The World Bank Group debarred three PricewaterhouseCoopers (PwC) entities in Africa for 21 months over collusive and fraudulent practices linked to an electricity project in Ethiopia, the lender said.
The firms affected are PwC Africa Ltd. based in Mauritius, PwC Limited Kenya, and PwC Rwanda Limited. The debarment bars the companies and any affiliates from participating in World Bank-financed projects during the period and qualifies for cross-debarment by other multilateral development banks.
The sanctions relate to the Eastern Electricity Highway Project, part of the first phase of the Eastern Africa Power Integration Program. The initiative aimed to boost electricity supply in Kenya, reduce costs, and generate export revenue for Ethiopia through power sales.
According to the World Bank, the PwC entities obtained confidential procurement information in 2019 to improperly influence the award of a consultancy contract involving the implementation of International Financial Reporting Standards for the Ethiopian Electric Power Corporation. They also attempted to sway the award of a Fixed Asset Inventory and Revaluation contract for Ethiopian Electric Utility in favor of PwC associates.
During the contract selection and execution, PwC associates were found to have misrepresented the qualifications and employment status of key experts and failed to fully disclose all subconsultants involved. The Bank classified these actions as collusive and fraudulent under its Consultant Guidelines.
The 21-month debarment period was reduced because the firms admitted wrongdoing, cooperated with investigators, and took remedial steps. These included internal investigations, disciplinary action against responsible staff, severing ties with implicated subconsultants, staff training, and voluntarily refraining from bidding on Bank contracts while settlement talks proceeded.

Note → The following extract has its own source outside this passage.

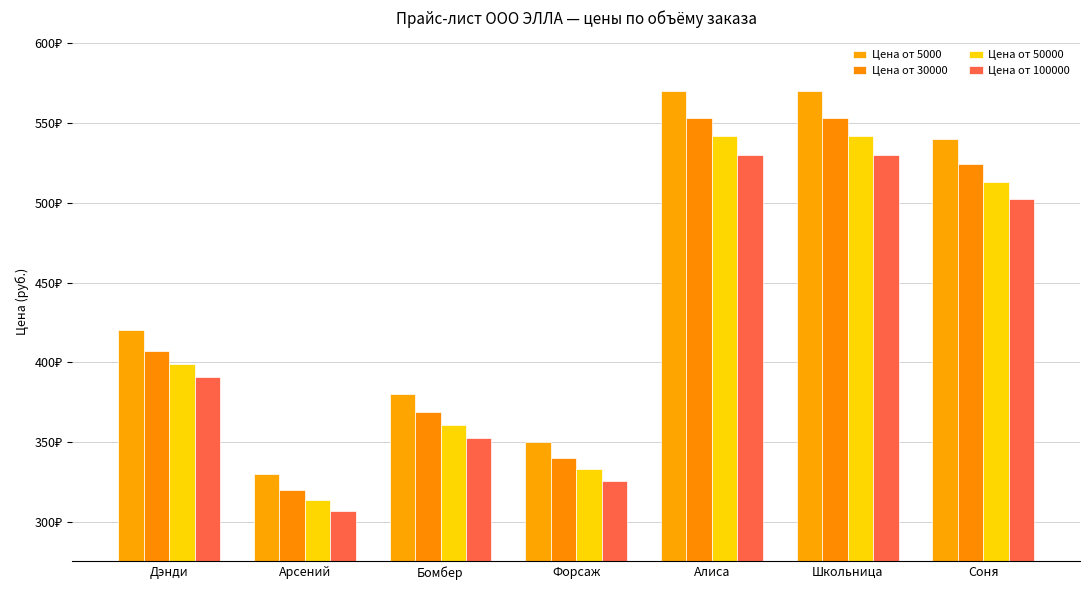

What is the average value of the Цена от 30000 series?

438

Before reinstatement, the companies must implement integrity compliance programs aligned with World Bank guidelines. PwC Africa Limited, which oversees affiliate networks across the continent, signed the settlement as a non-sanctioned party because of its compliance oversight role.
“The firms’ cooperation and remedial measures were considered in reducing the debarment term,” the Bank said, noting that all three entities committed to ongoing collaboration with the institution’s Integrity Vice Presidency.
The case highlights persistent challenges in oversight and governance in major infrastructure projects in Africa, and underscores the World Bank’s efforts to maintain integrity in its procurement and contracting processes.